September 14, 2007

Steve Martin's Shopgirl (The Book)*

Because of its handy size, I carried Steve Martin’s novella, Shopgirl, to the beach last Saturday. I planned on it being a beach-only read –a book that would span many trips to Sullivan’s Island– but to my lawn’s overgrown dismay, it became a read-the-whole-thing-in-one-day book. Stained with suntan oil and gritty with sand, the little hardback accompanied me all afternoon, finally coming to rest beside my bed, completely read, closed and dog-eared in a darkened room.



The next morning, I rechecked the spine for the author’s name. “Steve Martin” it read. I looked at it again; still "Steve Martin." Okay. Now I’m impressed. I’ve read his writing in The New Yorker, but who knew that a wild and crazy guy could write thoughtful prose about a sad and lonely gal?

Martin's protagonist, the depressed Mirabelle, opens Shopgirl doing what she does worst – selling women’s gloves in an L.A. Neiman Marcus. She spends her days “selling things that nobody buys … leaning against the glass case with one leg cocked behind her” and spends her nights talking to two cats - one normal and the other an “assumed cat under the sofa.”

On her days off, Mirabelle, an Olive Oil look-alike, acts out the role of a struggling artist. She sketches macabre scenes on small canvasses and ponders the existence of her phantom cat. She “replaces absent friends with books and television mysteries of the PBS kind” and occasionally goes out on the town in search of men.

And men she finds. Two, in fact. Jeremy and Mr. Ray Porter. Men on opposite sides of the gentleman spectrum. Comparing them is like comparing George W. Bush to Albert Einstein.

Jeremy is twenty-four, more dazed and confused than Mirabelle, and broke as broke gets.
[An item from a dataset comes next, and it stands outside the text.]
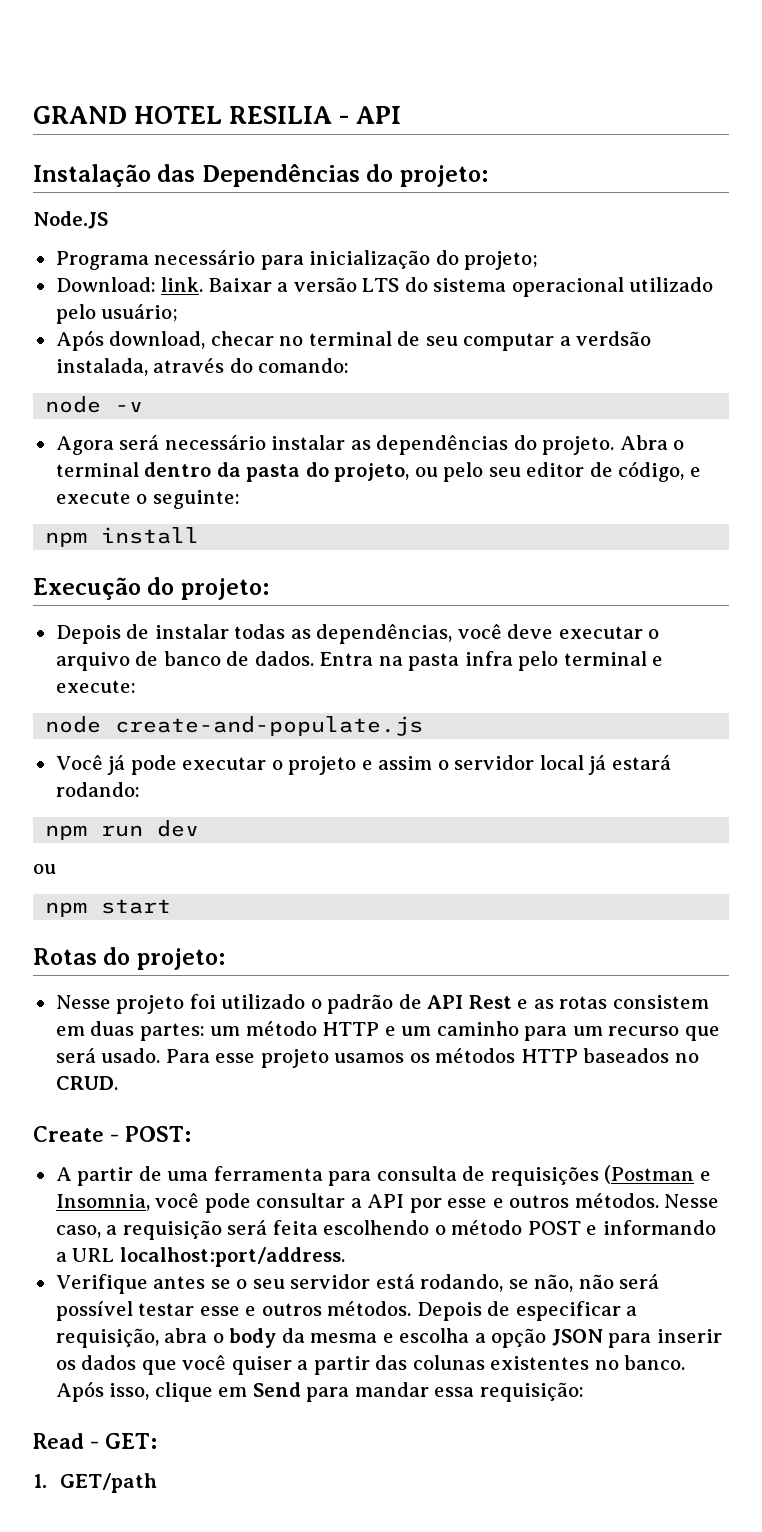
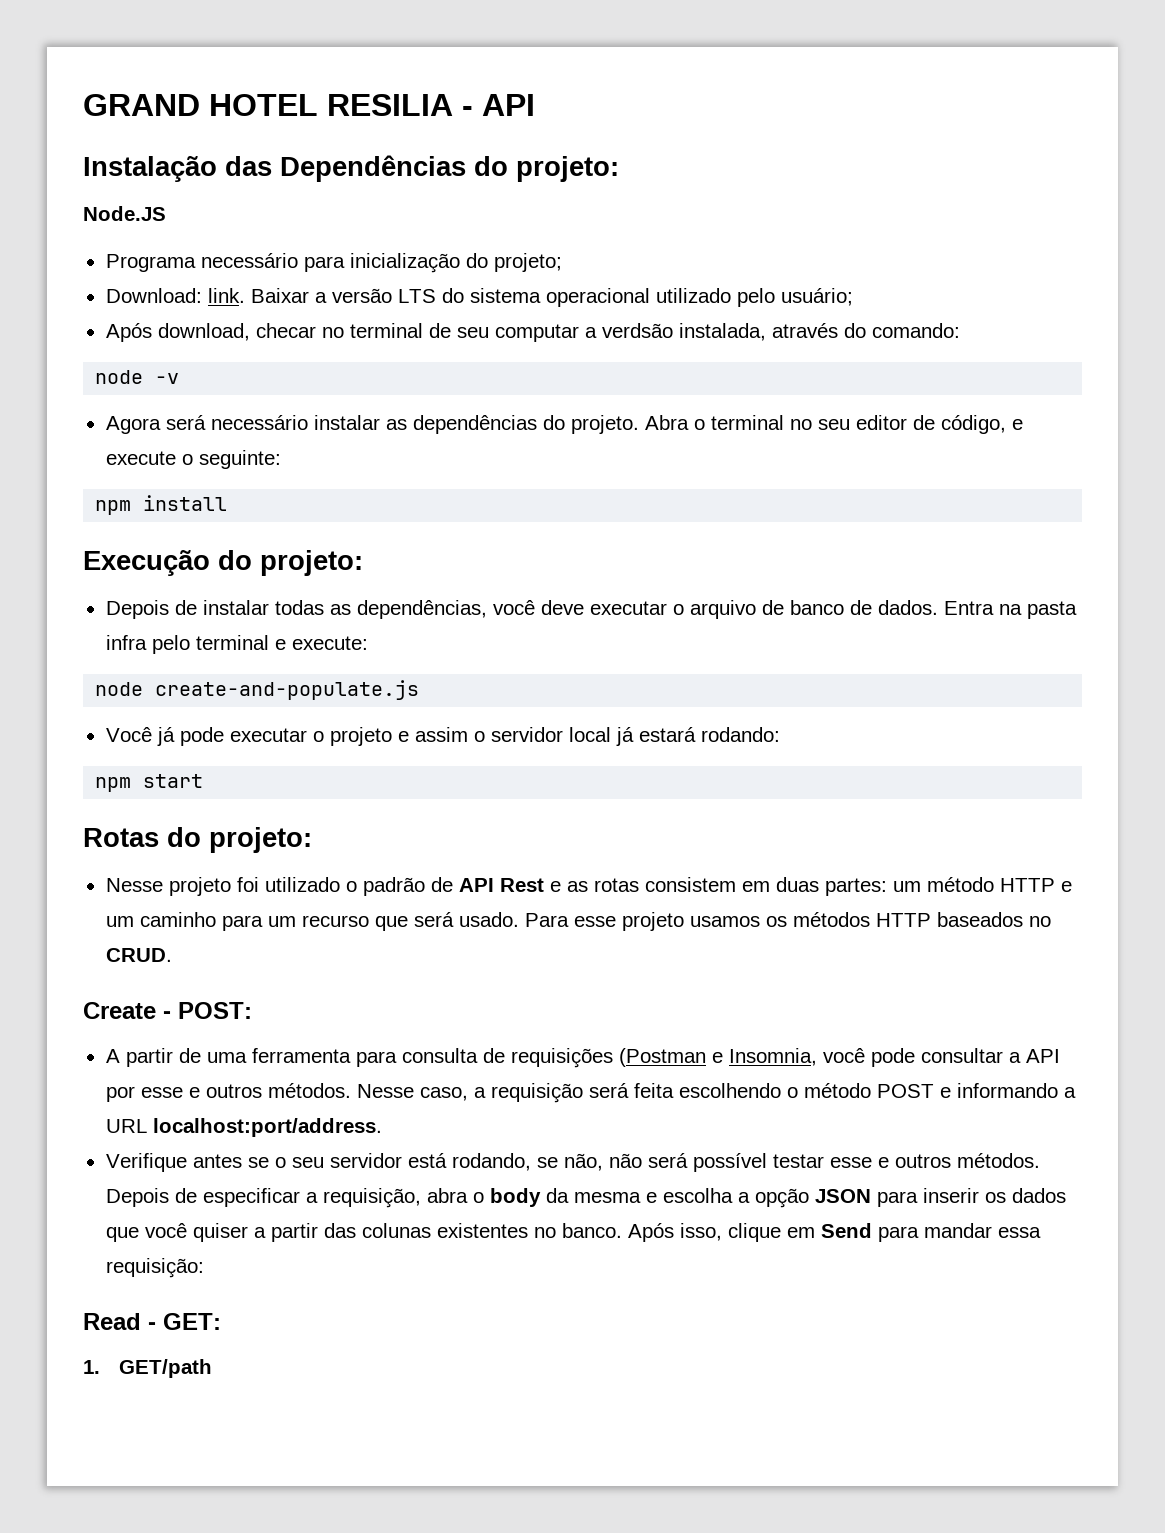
[144,462,484,482] dentro da pasta do projeto, ou pelo -> [789,419,812,430] no
[45,820,200,840] [33,864,56,874] // npm run dev // ou -> (780, 734) none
He makes a living by painting logos on amplifiers, and his “thought process is so thin that he has the happy consequence of always ending up doing exactly what he wants to do at all times.” He’s an airhead, but a likable airhead with nowhere to go but up.

In contrast, Mr. Ray Porter is in his fifties, a multimillionaire, divorced, and looking for the second love of his life. He plays the field and doesn’t understand why women get hurt when he decides to trade them in. He is an elder Romeo who owns a vacation home in Los Angeles, complete with two Mercedes and a fashionable L.A. wardrobe. His house is decorated sparsely and is kept impeccably neat, but “neatness … is not a characteristic of Ray Porter. Neatness is a quality that he admires, however, and therefore buys, by hiring an obsessive maid.”

So there you have it. An airhead and Mr. Mercedes, both chasing after a saddened Olive Oil. Throw in a jealous slut with a “lavender perfumed cunt,” Steve Martin’s sardonic prose, some chichi art gallery gatherings, and - bingo! - you got yourself an entertaining little book. Not a funny book, like you’d expect from Steve Martin, but a witty, thoughtful book filled with characters stumbling through life, unsure of themselves and doubtful of others. They dance an odd little number, spellbinding and grotesque, in the lurid light of Los Angeles. Mirabelle, Jeremy, and Mr. Ray Porter enter Shopgirl awkwardly and exit it with a well-choreographed flourish. Like clumsy pubescent teens, they grow out of their confusion and into themselves. They bloom, and Steve Martin’s reputation as a writer grows.